The current practice of using venture funding to conduct technology Research and Development (R&D) is so pervasive and powerful that it leads us to assume that big companies cannot develop successful new technologies. Rather, they’re so slow and bureaucratic that’s it’s preferable for them to sit back and wait until they can overpay for some hip startup and its patents.
This is a fallacy, though the knock on big companies is not entirely without merit. Big companies can be extremely effective in technology R&D. Major corporate research centers were once predominant. In the 1950s, Bell Labs invented the transistor and IBM created the first commercially viable mainframe computer. However, by the early 1960s, the era of Fortune 500 R&D was starting to lose its momentum.
The publication of Kurt Vonnegut’s novel, Cat’s Cradle, in 1963 marked the beginning of end of the idea that big companies could create anything of value. In that book, the lab at a fictitious company called General Foundry developed a substance known as “Ice 9” which accidentally kills off the entire human race. It’s been downhill since then. Today, the prevailing view is that R&D is best left to young, innovative types in small, lean organizations—where they can eat pizza and be geniuses.
In that book, the lab at a fictitious company called General Foundry developed a substance known as “Ice 9” which accidentally kills off the entire human race. It’s been downhill since then.
When a big company wants to innovate, however, the process can be impressive to watch. NTT Research, for example, recently announced that it was collaborating with UCLA and Georgetown on cryptography and Blockchain. The company is entering into a five-year agreement with UCLA to research the theoretical aspects of cryptography. A three-year agreement with Georgetown will take advantage of a global scale testbed for research into Blockchain. As NTT announced, “Both involve the use of mathematical theory to prove security levels and enable greater system reliability.”
For background, NTT is the current incarnation of the old Nippon Telegraph and Telephone, the Japanese phone company. While NTT still offers phone service in Japan, it has transformed itself into a global technology player. NTT Limited comprises 31 operating companies in 78 countries. They run data centers and cybersecurity operations centers on multiple continents. NTT Ventures invests in early-stage ventures, looking to capitalize in trends in the two to three-year time horizon.
With a staff of 5,500 and a $3.6 billion budget, they are investing in programs that might bear fruit in the five to ten-year timeframe. This is where the advantages of size, maturity and organization become clear.
NTT Research takes a longer view. With a staff of 5,500 and a $3.6 billion budget, they are investing in programs that might bear fruit in the five to ten-year timeframe. This is where the advantages of size, maturity and organization become clear. A startup, under pressure from venture capital investors, will have trouble spending five years in an academic partnership that may or may not produce anything of commercial value. NTT can undertake projects of this scope and duration.

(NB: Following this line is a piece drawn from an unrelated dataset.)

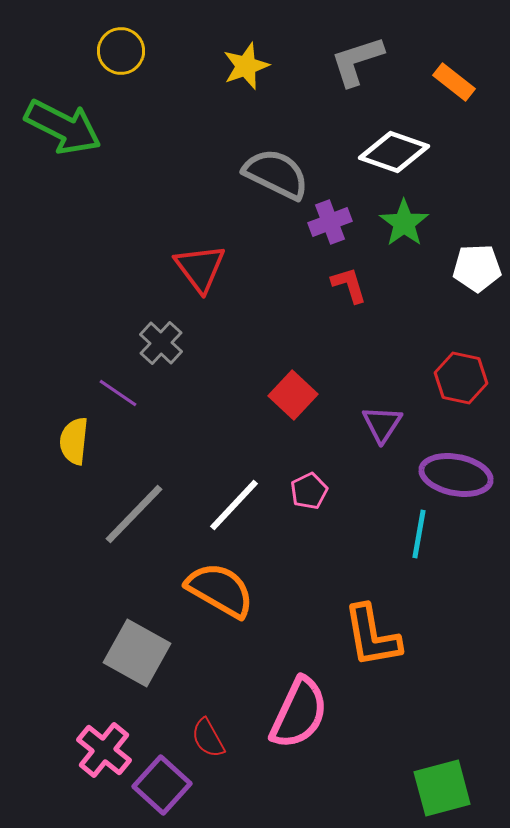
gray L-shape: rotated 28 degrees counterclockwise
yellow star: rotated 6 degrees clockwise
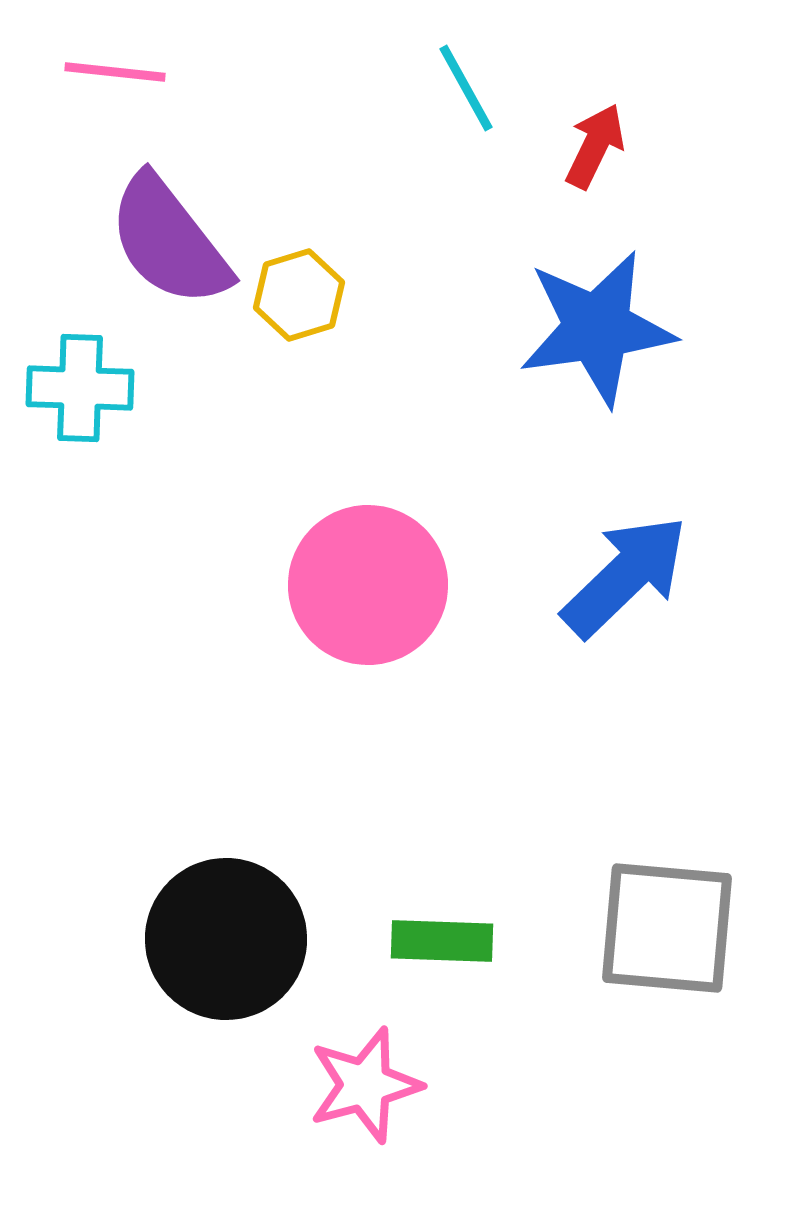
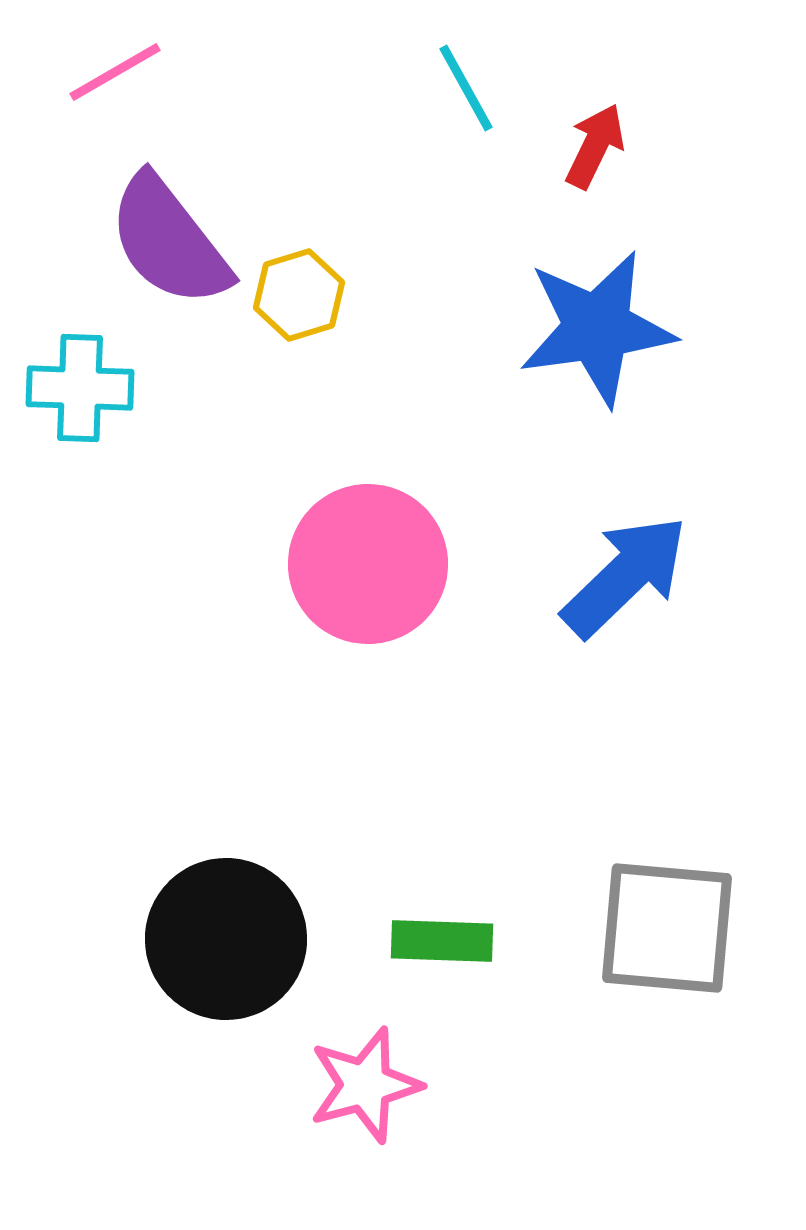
pink line: rotated 36 degrees counterclockwise
pink circle: moved 21 px up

The cryptographic research, for example, is looking at the impact of quantum computing on encryption. “I think most of us understand that encryption as we know it today is about to become completely worthless in the face of quantum computers,” said Kazuhiro Gomi, President and CEO NTT Research. “The question is what shall we do about it? Solving this problem will take time and not a small amount of effort and focus.”

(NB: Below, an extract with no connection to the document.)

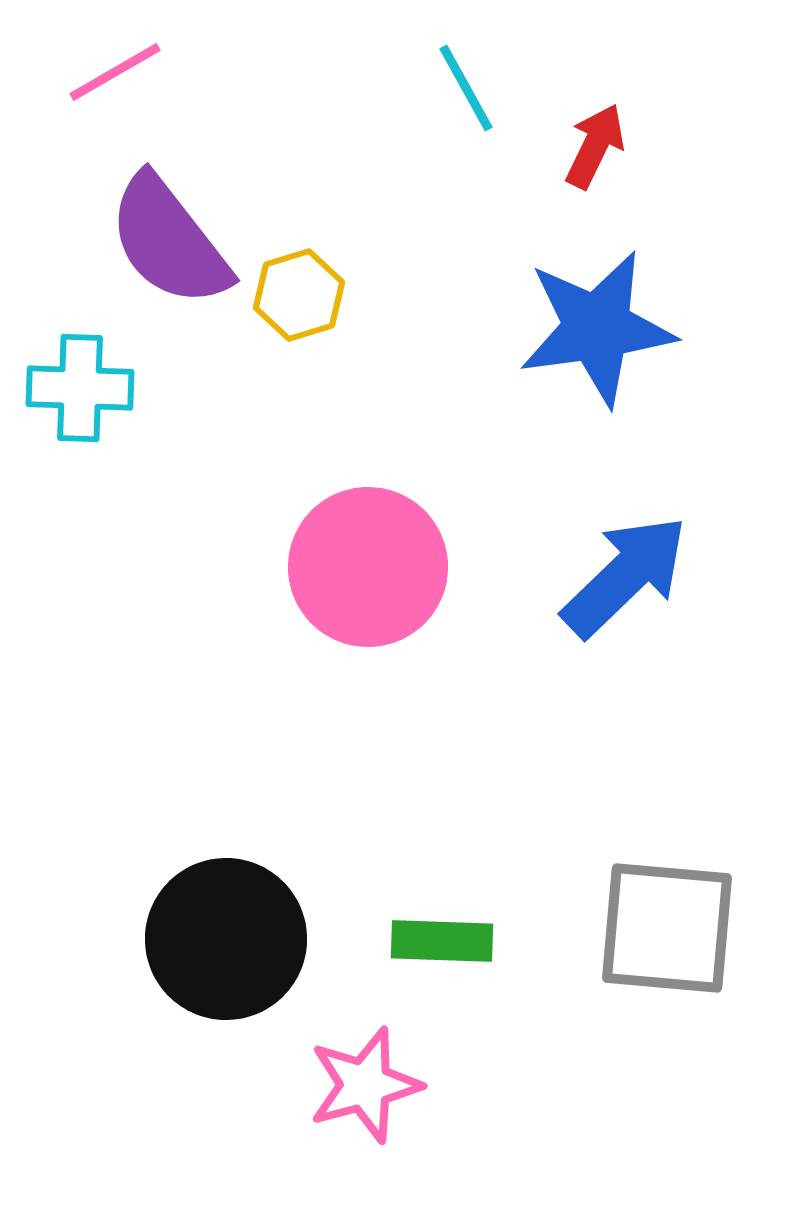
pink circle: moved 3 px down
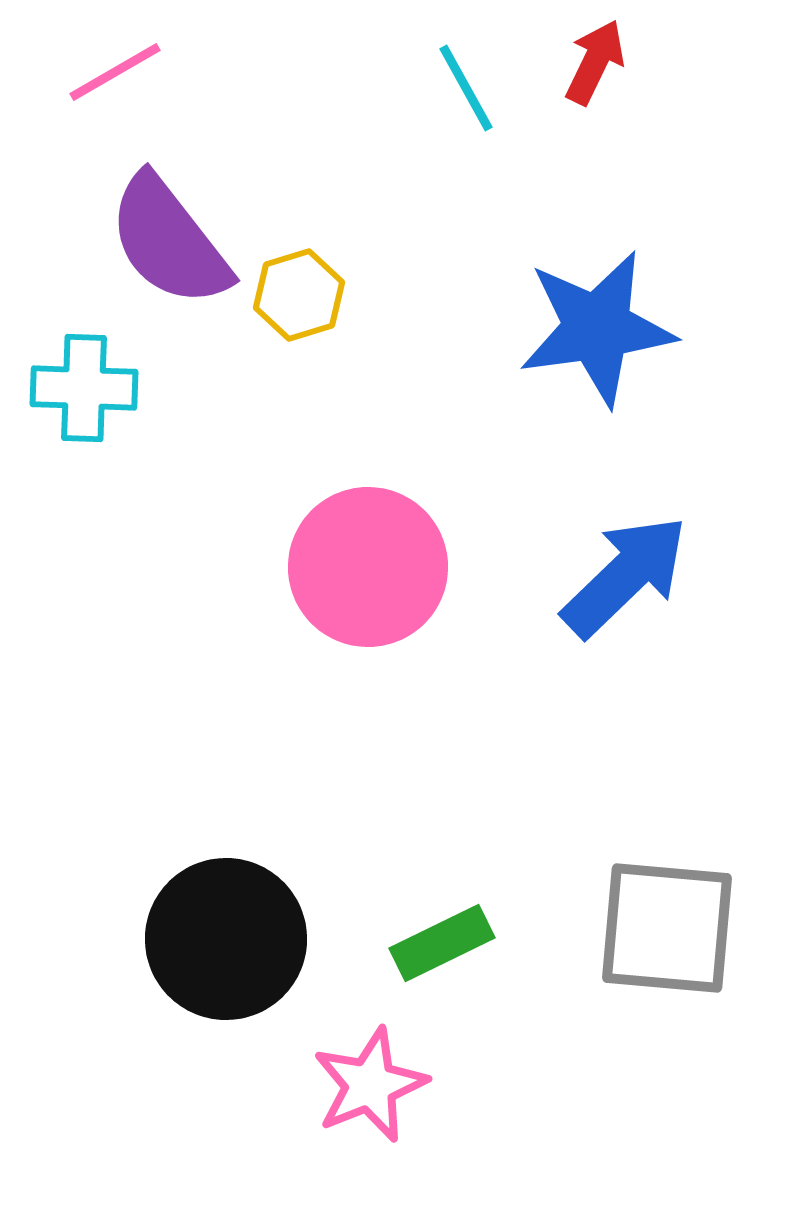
red arrow: moved 84 px up
cyan cross: moved 4 px right
green rectangle: moved 2 px down; rotated 28 degrees counterclockwise
pink star: moved 5 px right; rotated 7 degrees counterclockwise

“The encrypt-it-all with one key approach has its flaws. To keep information confidential, we have to start thinking differently about how we use keys.” – Kazuhiro Gomi, President and CEO NTT Research
NTT is also working with its academic partners on partial encryption processes. “The encrypt-it-all with one key approach has its flaws,” Gomi added. “To keep information confidential, we have to start thinking differently about how we use keys, perhaps employing multiple keys working in combination—to name just one of many different ideas we are researching with our academic partners.”
NTT has the ability to spend more time and money on these questions than an early stage venture. They still have the familiar big company challenge of commercialization and so forth. Those don’t go away, but their work with UCLA and Georgetown illustrate the appeal of the big company R&D model. It may be making a comeback.